Если духовная индивидуальность и принимает в качестве идеала человеческий образ, то это непосредственный, то есть телесный образ, а не человечность в себе и для себя, которая хотя в своем внутреннем субъективном мире и сознает себя отличной от бога, но вместе с тем снимает это различие и предстает как единая с богом бесконечная абсолютная субъективность.
α. Пластическому идеалу недостает того аспекта изображения, который представлял бы его как бесконечно знающую внутреннюю жизнь. Пластически прекрасные образы — это не только камень или медь, но в их содержании и выражении еще недостает бесконечно субъективного начала. Можно сколько угодно восторгаться красотой и искусством, но это восхищение остается субъективным, не пребывающим в объекте созерцания — в богах. Однако для истинной целостности требуется и этот аспект субъективного знающего себя единства и бесконечности, так как только он образует живого обладающего знанием бога и человека. Если он не выражен как относящийся к содержанию и природе абсолютного, то последнее не выступает как духовный субъект, а предстоит созерцанию в своей объективности, не имея внутри себя сознательного духа. Конечно, индивидуальность богов имеет в себе также и содержание субъективного, но как случайность и в таком развитии, которое движется само по себе, вне указанного субстанциального покоя и блаженства богов.

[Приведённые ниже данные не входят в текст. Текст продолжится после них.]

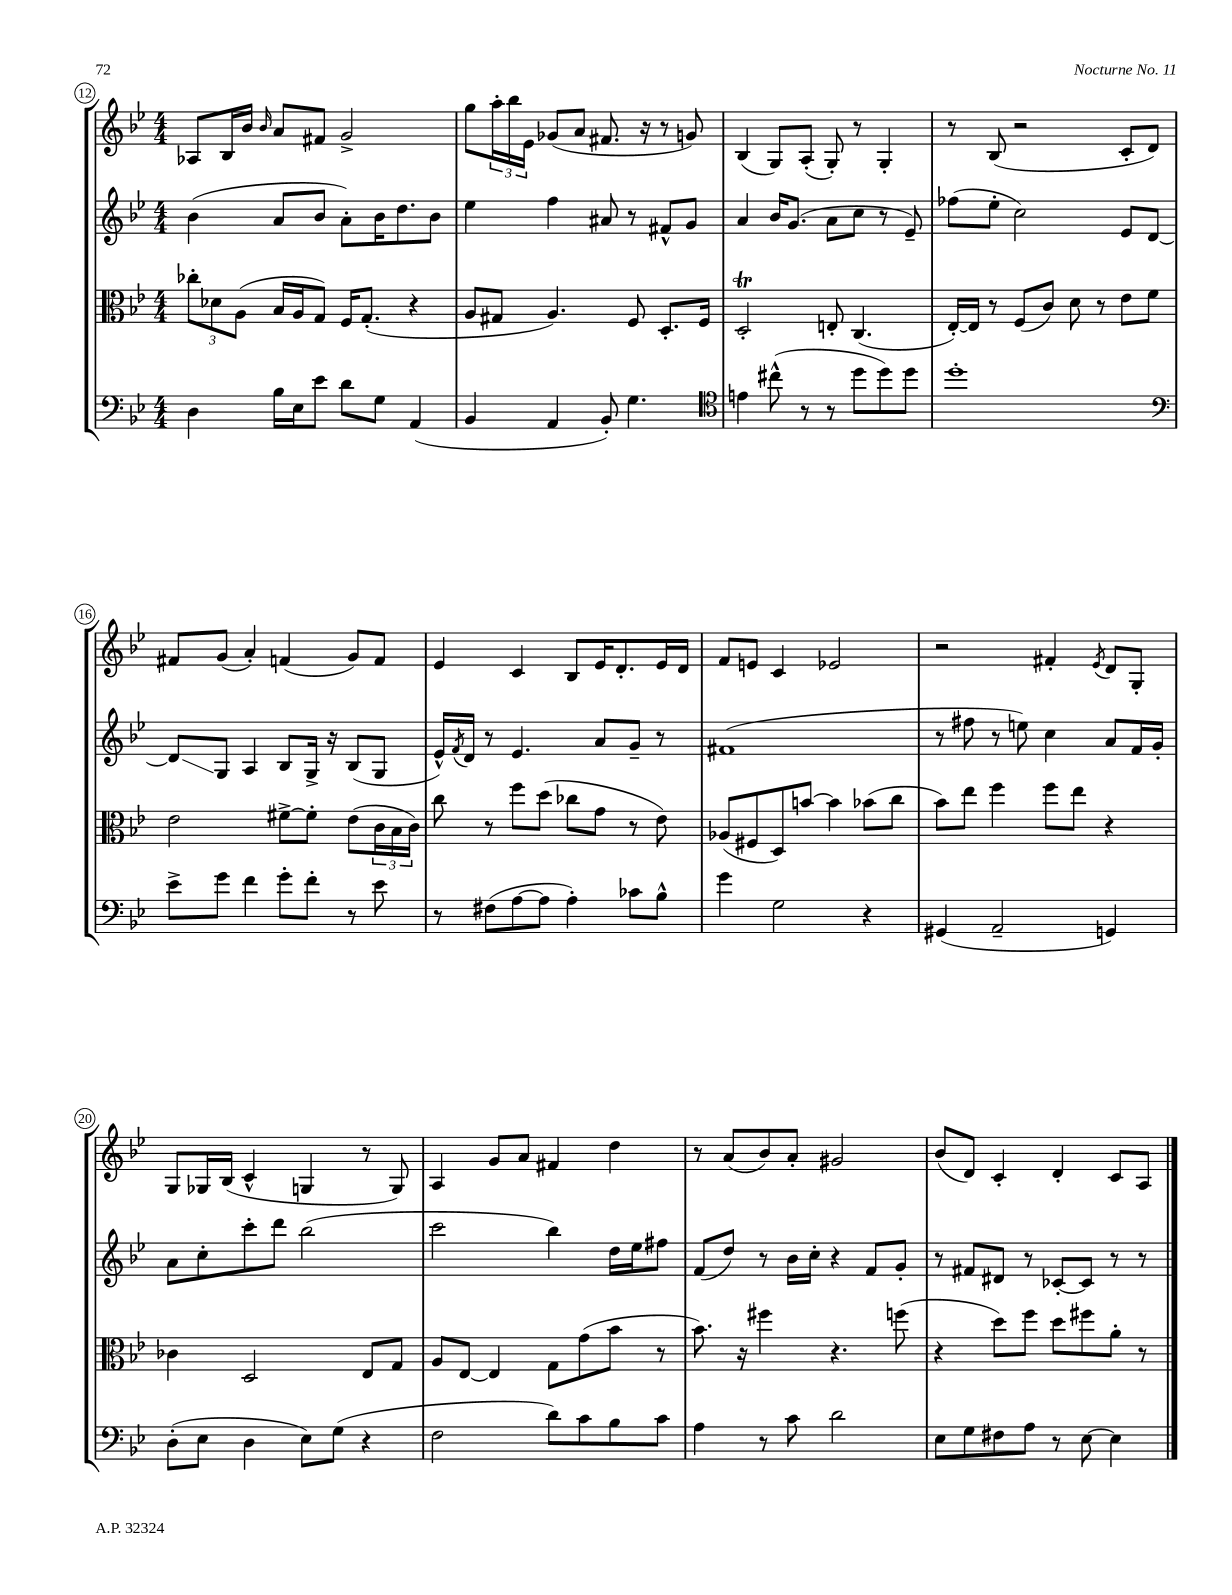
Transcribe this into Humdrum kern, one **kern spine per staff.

β. С другой стороны, субъективность, противостоящая пластическим богам, не есть бесконечная внутри себя и истинная субъективность. Последняя, как мы это увидим подробнее при рассмотрении третьей, романтической формы искусства, имеет перед собой соответствующую ей объективность как бесконечного внутри себя, знающего себя бога. Но так как субъект этой ступени не обнаруживает себя в совершенном, прекрасном образе богов и именно поэтому не осознает себя в своем созерцании в качестве предметного и объективно сущего, то он сам еще только отличен и отделен от своего абсолютного предмета и является поэтому только случайной конечной субъективностью.
γ. Можно было бы предположить, что фантазия и искусство постигали переход в высшую сферу в виде новой войны богов, то есть подобно тому как они истолковывали первый переход от символики природных богов к духовным идеалам классического искусства. Однако это не так. Этот переход совершался в совершенно другой сфере — как сознательная борьба самой действительности и современности. Благодаря этому искусство занимает совершенно иную позицию по отношению к тому более высокому содержанию, которое оно должно облечь в новые формы.
Это новое содержание не выявляет себя как некое откровение в искусстве, а есть откровение само по себе, независимо от искусства. Оно вступает в субъективное знание на прозаической почве опровержения с помощью доводов, а затем проникает в душу и в ее религиозное чувство благодаря чудесам, мученичествам и т. д. Оно выступает с сознанием противоположности, существующей между всеми конечными существами и абсолютным, — которое в действительной истории оказывается процессом событий, приводящим не только к представляемому, но и в фактическому присутствию. Божественное, сам бог стал плотью, родился, жил, страдал, умер и воскрес. Это такое содержание, которое не выдумано искусством, а существовало вне его; оно не почерпнуто искусством из себя, а преднайдено им как материал для воплощения.
Первый же переход и борьба между богами имели свое происхождение в самом художественном созерцании и фантазии, которая черпала свое учение и образы из внутреннего мира и дала изумленным людям их новых богов. Классические боги получили свое существование только в представлении и возникли лишь в камне и металле или в созерцании, а не в плоти и крови или в действительном духе. Антропоморфизму греческих богов недостает поэтому действительно человеческого существования, как телесного, так и духовного. Эту действительность в плоти и духе приносит только христианство — как бытие, жизнь и деятельность самого бога. Тем самым телесность, плоть признали почетным и освятили антропоморфизм, хотя хорошо знали, что чисто природное и чувственное есть нечто отрицательное. Подобно тому как первоначально человек был образом и подобием бога, так теперь бог — образ и подобие человека; и кто видит сына, тот видит и отца, кто любит сына, тот любит также и отца, — бога должны познать в действительном существовании.
Это новое содержание осознается не благодаря искусству, а дается ему извне — как некое действительное событие, как история бога во плоти. Искусство не послужило исходной точкой этого перехода, поскольку противоположность между старым и новым была бы слишком резкой. Бог религии откровения по своему содержанию и в своей форме — истинно действительный бог, для которого его противники были бы существами, всецело созданными представлением; они не могут противостоять ему на одной и той же почве. Напротив, старые и новые боги классического искусства, будучи взяты каждый сам по себе, принадлежат сфере представления. Они обладают только той действительностью, которую конечный дух придает им, постигая и изображая их как силы, властвующие в области природы и духа? их противопоставление, их борьба принимаются всерьез. Если бы переход от греческих богов к христианскому богу имел своим началом искусство, то к изображению борьбы между богами нельзя было бы отнестись вполне серьезно.